Batiuk would have us remember a character he killed off 23 years ago, yet he doesn’t trust us to recall Jessica’s name from one day to the next. “How goes the documentary, JESS?” “Who’s next on stage for the documentary, JESS?” And to the list of things about which Batiuk has no idea how they work, add documentaries. It’s one thing to have her use cheap home video equipment, but any halfway serious filmmaker would undertake a project, especially one as deeply personal as this, with some kind of outline. We’ve had a week of Jessica running around gathering unflattering anecdotes about her late father. Now she finds herself forced (“I didn’t want to have to do this…”) to finally get serious.
Category: Son of Stuck Funky
Grate Expectations
Today’s strip is just chock-full of dialogue, all of it loopy and stilted. At least someone uses a little tact when speaking about the late John Darling: his daughter. “A great self-appreciator” sounds much kinder that “egomaniacal jerk.” And it’s easier to accept that he used to “grate on people” versus “making their workplace a living hell.”
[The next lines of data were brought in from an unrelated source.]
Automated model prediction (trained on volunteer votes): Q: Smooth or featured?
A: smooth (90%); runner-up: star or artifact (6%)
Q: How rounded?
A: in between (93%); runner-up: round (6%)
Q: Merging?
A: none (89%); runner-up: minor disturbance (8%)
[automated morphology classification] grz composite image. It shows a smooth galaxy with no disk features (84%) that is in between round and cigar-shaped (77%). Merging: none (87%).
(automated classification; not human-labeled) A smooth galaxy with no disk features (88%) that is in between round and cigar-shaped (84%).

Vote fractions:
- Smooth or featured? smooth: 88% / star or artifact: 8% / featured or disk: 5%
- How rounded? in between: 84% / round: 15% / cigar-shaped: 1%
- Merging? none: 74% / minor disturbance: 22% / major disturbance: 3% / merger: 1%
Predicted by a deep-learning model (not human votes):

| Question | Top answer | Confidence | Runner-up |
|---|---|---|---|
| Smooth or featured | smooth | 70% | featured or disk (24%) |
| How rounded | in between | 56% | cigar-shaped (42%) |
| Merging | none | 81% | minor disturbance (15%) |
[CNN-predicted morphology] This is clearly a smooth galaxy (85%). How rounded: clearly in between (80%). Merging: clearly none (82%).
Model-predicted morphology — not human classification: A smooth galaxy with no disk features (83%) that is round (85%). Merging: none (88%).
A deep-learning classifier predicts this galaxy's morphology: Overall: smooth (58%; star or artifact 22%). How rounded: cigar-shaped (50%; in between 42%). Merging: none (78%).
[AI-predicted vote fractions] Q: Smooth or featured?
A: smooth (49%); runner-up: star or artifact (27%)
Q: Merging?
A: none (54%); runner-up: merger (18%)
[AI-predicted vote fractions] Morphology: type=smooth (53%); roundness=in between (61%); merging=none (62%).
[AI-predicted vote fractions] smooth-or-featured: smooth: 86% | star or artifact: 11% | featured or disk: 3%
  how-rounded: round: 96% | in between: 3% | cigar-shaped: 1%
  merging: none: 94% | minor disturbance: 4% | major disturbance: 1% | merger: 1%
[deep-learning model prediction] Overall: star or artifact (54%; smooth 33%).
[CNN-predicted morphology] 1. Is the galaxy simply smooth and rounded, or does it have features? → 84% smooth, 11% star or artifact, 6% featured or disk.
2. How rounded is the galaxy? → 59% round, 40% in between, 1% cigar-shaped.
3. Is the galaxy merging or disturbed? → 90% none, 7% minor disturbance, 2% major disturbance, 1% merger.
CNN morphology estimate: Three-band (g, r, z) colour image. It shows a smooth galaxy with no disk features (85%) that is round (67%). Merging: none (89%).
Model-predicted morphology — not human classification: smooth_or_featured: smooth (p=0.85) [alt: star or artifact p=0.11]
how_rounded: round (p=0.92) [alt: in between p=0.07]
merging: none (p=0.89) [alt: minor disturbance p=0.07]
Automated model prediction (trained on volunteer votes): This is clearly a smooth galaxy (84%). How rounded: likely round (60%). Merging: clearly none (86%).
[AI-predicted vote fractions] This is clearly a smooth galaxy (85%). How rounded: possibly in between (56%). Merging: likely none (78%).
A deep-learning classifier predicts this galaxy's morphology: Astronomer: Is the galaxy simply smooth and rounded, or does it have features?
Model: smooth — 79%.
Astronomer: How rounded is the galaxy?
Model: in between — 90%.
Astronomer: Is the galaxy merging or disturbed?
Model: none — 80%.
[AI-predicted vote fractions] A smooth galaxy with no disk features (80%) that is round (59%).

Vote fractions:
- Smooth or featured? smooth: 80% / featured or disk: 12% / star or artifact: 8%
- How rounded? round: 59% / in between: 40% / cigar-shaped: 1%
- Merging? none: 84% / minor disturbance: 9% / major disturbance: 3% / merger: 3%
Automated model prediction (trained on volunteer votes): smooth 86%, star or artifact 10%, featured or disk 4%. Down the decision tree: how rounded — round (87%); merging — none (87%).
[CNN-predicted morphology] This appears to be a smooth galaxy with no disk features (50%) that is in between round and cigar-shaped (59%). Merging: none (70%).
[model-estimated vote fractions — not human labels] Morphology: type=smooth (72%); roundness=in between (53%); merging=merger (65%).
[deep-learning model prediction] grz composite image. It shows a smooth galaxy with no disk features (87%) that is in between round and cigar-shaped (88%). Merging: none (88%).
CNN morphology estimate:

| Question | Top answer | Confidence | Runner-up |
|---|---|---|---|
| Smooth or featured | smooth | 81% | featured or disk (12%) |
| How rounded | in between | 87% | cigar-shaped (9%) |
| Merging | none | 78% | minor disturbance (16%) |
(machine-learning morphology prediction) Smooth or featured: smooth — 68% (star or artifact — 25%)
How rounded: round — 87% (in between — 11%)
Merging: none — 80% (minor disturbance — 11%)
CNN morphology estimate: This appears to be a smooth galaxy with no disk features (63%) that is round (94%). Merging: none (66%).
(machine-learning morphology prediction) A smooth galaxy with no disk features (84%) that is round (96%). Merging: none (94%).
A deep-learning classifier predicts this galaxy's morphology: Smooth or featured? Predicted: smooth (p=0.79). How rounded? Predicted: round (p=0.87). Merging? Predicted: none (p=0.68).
But…Darling’s murder “still a mystery”? Les wrote (and somehow published, despite losing the manuscript) a goddam book about it. Did he leave the last chapter out?
Making Phun of Phil
In a nod to realism, today we see Jessica actually employing a tripod as she interviews Phil the Forecaster. Seems like John Darling’s contempt for humanity extended to everyone from the lowly intern to the expert meteorologist. Add Phil to the list of people happy to see Darling dead.
Intern-minable
Wait: one gets “choked up” recalling fond memories, no? So what is it about the dressing down that intern Candy received from MyDadJohnDarling that makes her get emotional all these years later? Maybe it was the way his little hand seemed to completely detach from his wrist. Like a cursor. By the way, if you’re just joining us: nobody who knew him liked John Darling.
Sour Candy
If Batiuk would have us accept Jessica as a professional filmmaker, it might help to show her viewing the dailies on a video editing rig, rather than on the living room TV. “Candy Kane” steps up to take her posthumous whacks at the John Darling piñata.